#### PROMPT:
Return each line exactly, from the one that has "X138750000Y-91000000D03*" through the end of the entries, both ends included. Pictures do not belong.

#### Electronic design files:
^^^^

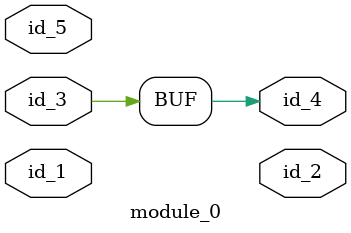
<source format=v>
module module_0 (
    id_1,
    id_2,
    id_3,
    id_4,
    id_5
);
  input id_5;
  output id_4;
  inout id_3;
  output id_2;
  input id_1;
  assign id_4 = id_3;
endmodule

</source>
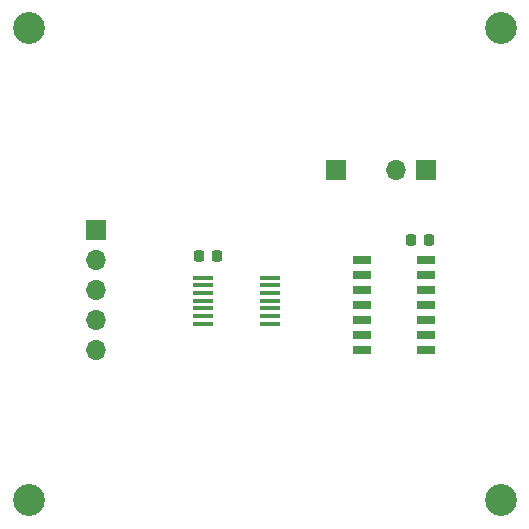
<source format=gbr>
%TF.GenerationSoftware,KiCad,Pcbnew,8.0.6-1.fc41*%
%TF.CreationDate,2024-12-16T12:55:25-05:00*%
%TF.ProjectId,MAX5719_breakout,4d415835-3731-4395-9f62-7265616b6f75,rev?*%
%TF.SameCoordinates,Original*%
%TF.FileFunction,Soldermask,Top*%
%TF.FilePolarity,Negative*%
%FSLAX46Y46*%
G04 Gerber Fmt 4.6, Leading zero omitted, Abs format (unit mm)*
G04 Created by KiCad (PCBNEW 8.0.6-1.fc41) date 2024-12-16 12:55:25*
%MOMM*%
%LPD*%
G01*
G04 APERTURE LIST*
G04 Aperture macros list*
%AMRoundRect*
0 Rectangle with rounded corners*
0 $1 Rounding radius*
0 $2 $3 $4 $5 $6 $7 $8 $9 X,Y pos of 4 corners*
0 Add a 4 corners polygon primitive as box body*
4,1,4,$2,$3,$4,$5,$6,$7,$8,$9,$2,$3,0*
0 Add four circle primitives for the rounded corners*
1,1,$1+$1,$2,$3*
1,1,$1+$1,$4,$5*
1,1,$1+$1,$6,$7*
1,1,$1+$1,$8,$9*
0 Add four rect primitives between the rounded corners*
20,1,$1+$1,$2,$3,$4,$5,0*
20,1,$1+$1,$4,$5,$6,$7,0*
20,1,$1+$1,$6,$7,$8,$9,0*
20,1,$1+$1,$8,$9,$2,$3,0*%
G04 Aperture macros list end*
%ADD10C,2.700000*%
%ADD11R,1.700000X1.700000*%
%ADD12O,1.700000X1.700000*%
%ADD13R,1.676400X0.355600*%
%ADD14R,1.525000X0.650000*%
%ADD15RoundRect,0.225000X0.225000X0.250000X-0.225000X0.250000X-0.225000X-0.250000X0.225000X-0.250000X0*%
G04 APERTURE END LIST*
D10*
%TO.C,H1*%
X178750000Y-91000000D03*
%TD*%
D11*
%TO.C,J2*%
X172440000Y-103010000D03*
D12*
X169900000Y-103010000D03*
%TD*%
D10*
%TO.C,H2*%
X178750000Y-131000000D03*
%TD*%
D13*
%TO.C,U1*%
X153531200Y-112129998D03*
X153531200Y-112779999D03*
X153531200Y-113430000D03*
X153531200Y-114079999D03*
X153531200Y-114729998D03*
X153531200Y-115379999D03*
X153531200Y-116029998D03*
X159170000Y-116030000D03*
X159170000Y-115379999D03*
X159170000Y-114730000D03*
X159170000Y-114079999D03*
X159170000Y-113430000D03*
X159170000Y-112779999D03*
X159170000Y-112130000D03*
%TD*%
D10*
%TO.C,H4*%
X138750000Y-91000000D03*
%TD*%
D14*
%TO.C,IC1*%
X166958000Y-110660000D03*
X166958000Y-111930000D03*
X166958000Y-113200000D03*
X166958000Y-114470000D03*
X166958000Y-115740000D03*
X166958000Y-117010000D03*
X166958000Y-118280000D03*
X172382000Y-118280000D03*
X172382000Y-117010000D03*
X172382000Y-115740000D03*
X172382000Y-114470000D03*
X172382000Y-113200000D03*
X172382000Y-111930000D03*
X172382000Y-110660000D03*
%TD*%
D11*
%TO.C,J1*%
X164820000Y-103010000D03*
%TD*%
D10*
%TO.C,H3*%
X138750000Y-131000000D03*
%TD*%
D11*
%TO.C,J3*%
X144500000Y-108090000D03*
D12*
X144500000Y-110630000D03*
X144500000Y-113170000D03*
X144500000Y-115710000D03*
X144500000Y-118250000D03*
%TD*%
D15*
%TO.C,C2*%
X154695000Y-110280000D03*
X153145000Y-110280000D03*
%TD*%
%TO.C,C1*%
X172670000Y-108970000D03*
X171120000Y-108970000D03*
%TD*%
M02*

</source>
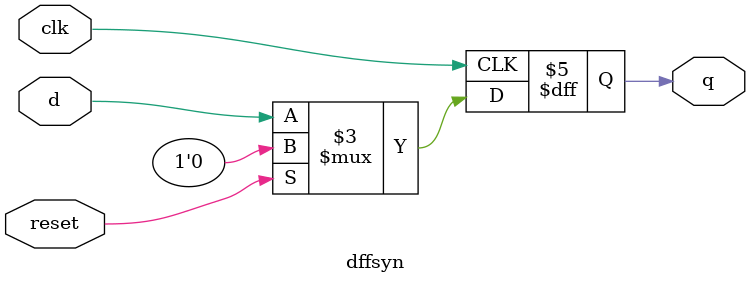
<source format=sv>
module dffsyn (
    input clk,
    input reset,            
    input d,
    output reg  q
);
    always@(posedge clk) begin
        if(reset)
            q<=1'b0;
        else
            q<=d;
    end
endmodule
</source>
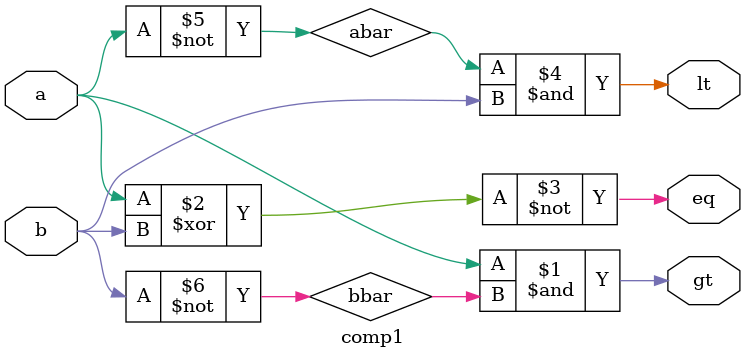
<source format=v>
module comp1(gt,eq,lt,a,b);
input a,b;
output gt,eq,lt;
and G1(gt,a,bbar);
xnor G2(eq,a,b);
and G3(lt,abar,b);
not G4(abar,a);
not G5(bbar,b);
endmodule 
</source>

^^^^

#### EXERCISE RESPONSE:
X138750000Y-91000000D03*
%TD*%
D14*
%TO.C,IC1*%
X166958000Y-110660000D03*
X166958000Y-111930000D03*
X166958000Y-113200000D03*
X166958000Y-114470000D03*
X166958000Y-115740000D03*
X166958000Y-117010000D03*
X166958000Y-118280000D03*
X172382000Y-118280000D03*
X172382000Y-117010000D03*
X172382000Y-115740000D03*
X172382000Y-114470000D03*
X172382000Y-113200000D03*
X172382000Y-111930000D03*
X172382000Y-110660000D03*
%TD*%
D11*
%TO.C,J1*%
X164820000Y-103010000D03*
%TD*%
D10*
%TO.C,H3*%
X138750000Y-131000000D03*
%TD*%
D11*
%TO.C,J3*%
X144500000Y-108090000D03*
D12*
X144500000Y-110630000D03*
X144500000Y-113170000D03*
X144500000Y-115710000D03*
X144500000Y-118250000D03*
%TD*%
D15*
%TO.C,C2*%
X154695000Y-110280000D03*
X153145000Y-110280000D03*
%TD*%
%TO.C,C1*%
X172670000Y-108970000D03*
X171120000Y-108970000D03*
%TD*%
M02*

</source>
<source format=sv>
module dffsyn (
    input clk,
    input reset,            
    input d,
    output reg  q
);
    always@(posedge clk) begin
        if(reset)
            q<=1'b0;
        else
            q<=d;
    end
endmodule
</source>
<source format=v>
module comp1(gt,eq,lt,a,b);
input a,b;
output gt,eq,lt;
and G1(gt,a,bbar);
xnor G2(eq,a,b);
and G3(lt,abar,b);
not G4(abar,a);
not G5(bbar,b);
endmodule 
</source>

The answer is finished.